Таким же крючковатым стал и нос Блока на смертном одре (см. известные фотографии). У русских такого носа быть не может, но может быть у немца. Согласно биографии поэта, написанной его теткой с материнской стороны Марией Бекетовой, отец его, юрист (как тут не вспомнить национальное самоопределение Жириновского: «Мать русская, а отец – юрист»), проживший всю жизнь в Варшаве, был родом из приблудных немцев. Допустим, но приблудный немец, между прочим, врач (частая профессия среди евреев) мог быть и крещеным немецким евреем. У самого Блока в поэме есть и другие «намеки»:
Сын окрестил отцовский лоб,
Прочтя на нем печать скитальцев,
Гонимых по'миру судьбой…
Конечно, и среди немцев попадаются скитальцы, но все же немца никто не назовет принадлежащим к племени «скитальцев, гонимых по миру судьбой», да еще с соответствующей «печатью на лбу», это больше похоже на евреев…
Далее, описывая в поэме жизнь отца, Блок решительно называет роковое имя этого племени:
Сей Фауст, когда?то радикальный,
«Правел», слабел… и всё забыл;
Ведь жизнь уже не жгла – чадила,
И однозвучны стали в ней
Слова: «свобода» и «еврей»…
То есть отец, забыв «все» (выделено автором курсивом), забыл и то, что он еврей. Как иначе можно понять эти строки?[153 - Есть интересная история про главного раввина Бургоса Шломо ХаЛеви, который крестился в 1391 году, после волны тяжелых погромов по всей Испании, взял имя Пабло де Санта Мария и сделал феерическую карьеру: стал епископом Бургоса (тогда столица Кастилии), канцлером и воспитанником наследника трона. Известен также как историк и поэт Павел Бургосский. Перед смертью он написал своему сыну Альфонсу де Картахена, тоже ставшему епископом Бургоса, письмо, где наказал помнить, что «мы, Ха?Леви, из рода служителей Храма…» (Историю сию поведал местный экскурсовод, когда я путешествовал по этим местам с замечательным путешественником и полиглотом Рафи Касимовым.)]
И наконец, в раннем (1902 года) стихотворении «Religio» поэт называет себя «я – черный раб проклятой крови». Блок вообще был одержим манией испорченной крови. Это можно приписать и модной в ту пору идее вырождения (декаданса), но строка «Я был в Египте лишь рабом» в стихотворении «Клеопатра» все же невольно увлекает в сторону еврейской истории…
В общем, судите сами. Я все время отвлекаюсь, но не только с целью показать, что все со всем связано, а что все завязано на коренных культурных различиях, а те «коренятся» в этнических.
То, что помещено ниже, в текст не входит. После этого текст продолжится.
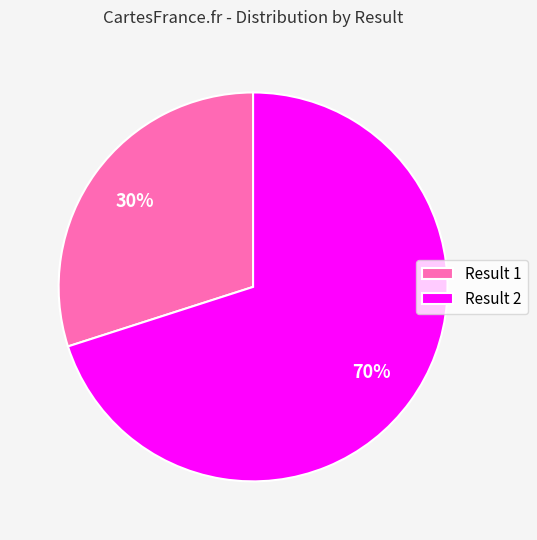

Rank the categories by value from highest to lowest.

Result 2, Result 1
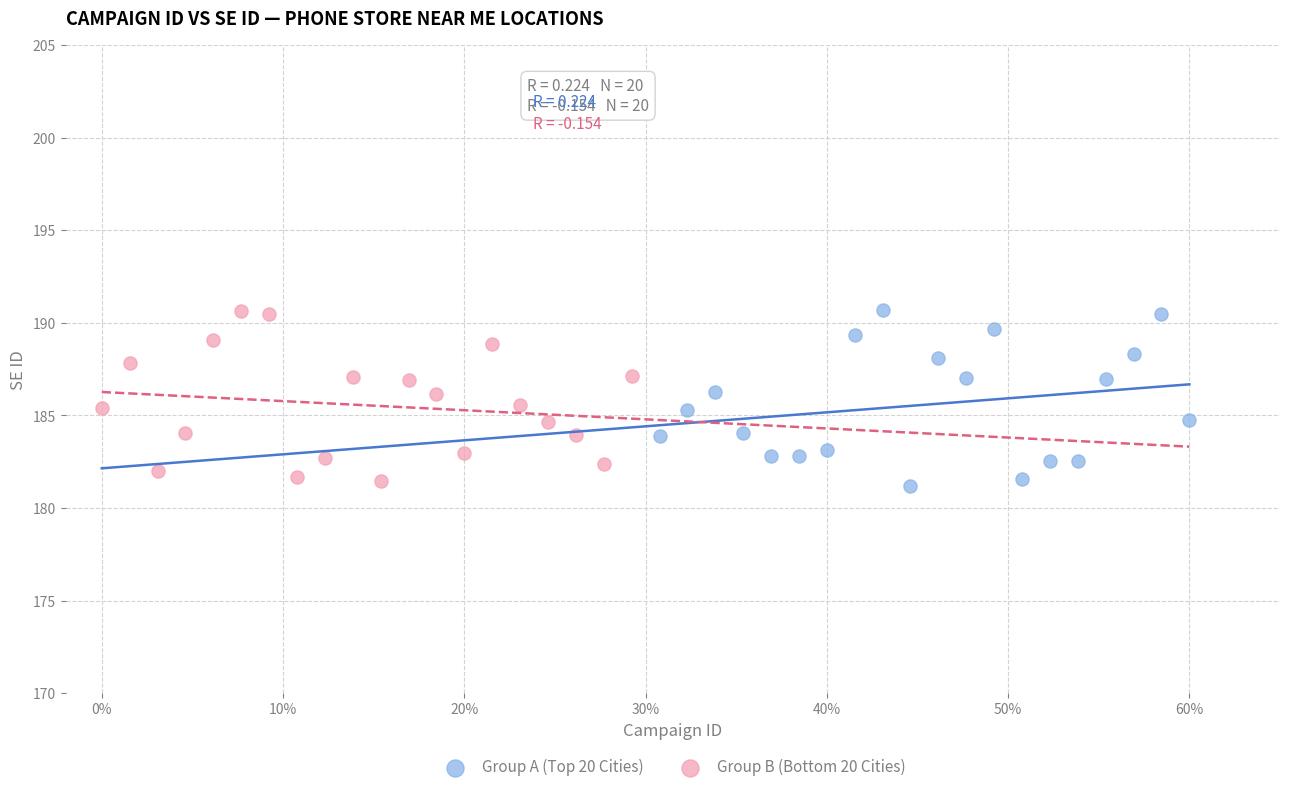

What are all the series names shown in the legend?

Group A (Top 20 Cities), Group B (Bottom 20 Cities)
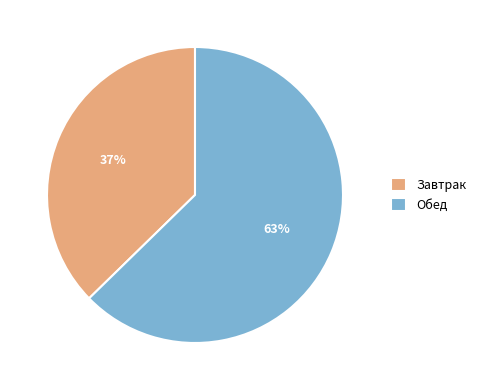

To the nearest percent, what percentage of the pie is Обед?

63%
Взять, например, анализ Тынянова (также еврея) «Блок и Гейне», где Тынянов, утверждая «противоположность» Блока и Гейне, выделяет в этом разделении чуть ли не расовые признаки такой противоположности:
Блок и Гейне стоят на двух разных полюсах поэзии. Один строит свое искусство по признаку эмоциональности, другой – по признаку чистого слова. Примитивно?эмоциональная музыкальная форма, прообраз которой – романс, и литературный, словесный орнамент, высшим прообразом которого является арабеска. <…> И если Гейне навсегда останется примером и образцом самодовлеющего словесного искусства, а знак его стоит над новой поэзией, то Блок являет пример крупного художника в подчиненном роде поэзии – эмоциональном».
Гейне, мол, поэт «слова, давлеющего самому себе и стремящегося к самосознанию», а поэзия Блока «нутряная», «эмоционально?экспрессивная», он идет «за жизнью, а не впереди нее». Это похоже на оценку М. Эпштейном русской поэзии, как «песенной» и «пустотной», бедной смыслами, тогда как «еврейскую» поэзию Мандельштама и Пастернака философ считает «более густой, вязкой», «перегруженной образами»[154 - М. Эпштейн, эссе «Хасид и талмудист. Сравнительный опыт о Пастернаке и Мандельштаме».]. Вот и получается, что не только у наций есть стихи, но и у стихов есть «нация», или их оценка невольно принимает национальную окраску…
7. Дуэль (продолжение)
Однако вернемся к делу Бейлиса и вызову Мандельштама Хлебникову, а потом, в стихах – и Державину. Вот версия Хлебникова по обрывочной записи в дневнике:
30 или 31 ноября <1913>. <…> „Бродячая собака“ прочел… Мандельштам заявил, что это относится к нему (выдумка) и что не знаком (скатертью дорога).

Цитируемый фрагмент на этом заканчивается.